Mr Filip Radinovic defended his BSc thesis “A system for analyzing identification documents by leveraging Computer vision and Deep Learning” under co-mentorhsip of mr Stevan Cakic and prof. Tomo Popovic. The thesis focuses on the importance of identity in our digital world and how it impacts the security measures used by organizations. The main goal of the thesis is to use artificial intelligence to verify a person’s identity online. The researchers trained a model using various datasets and images, teaching it to spot even the smallest inconsistencies. The most significant discovery they made is that this model is very accurate, with a precision rate of around 90%. Additionally, the model is very efficient, taking only 3 to 4 seconds to process data, which is much faster than manual methods. Overall, the thesis highlights the potential of using AI for identity verification, making it both precise and time-saving.
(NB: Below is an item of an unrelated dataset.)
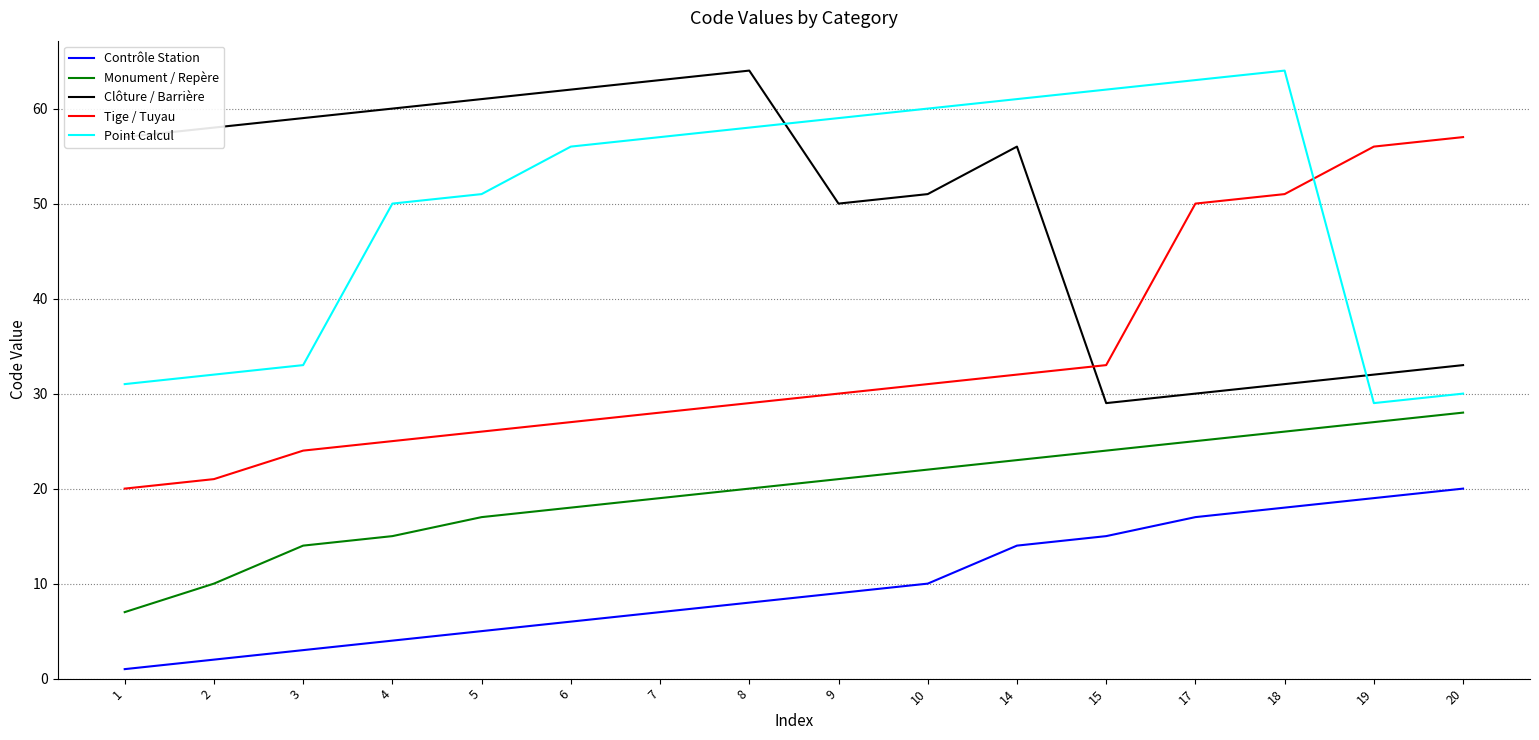

Is it true that Monument / Repère equals 7 at 17?

False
The thesis focused on the use of computer vision and HPC/AI to develop tools for ID document analysis

ABSTRACT – Identity is one of the most sacred values and currencies in our digital era, affecting the working models of private and public institutions. This causes many strict security measures and protocols with a price of time, which is where this thesis’ goal arises. The approach of the thesis is leveraging artificial intelligence to accomplish identity verification over the web. The model was trained on a myriad of datasets and images, utilizing standard deep learning algorithms. By the end of training, it was able to detect the most subtle inconsistencies, making it quite precise. The biggest research finding is the potential that a model like this holds. Its precision varies around 90%, which is a good number by today’s standards and model’s testing conditions and hardware. The other aspect is time, in which the model excels. From the point when the model receives the data, the processing of it begins and it takes 3 to 4 seconds (on modest hardware). This implies superior efficiency than manual or alternative ways of accomplishing the same goal.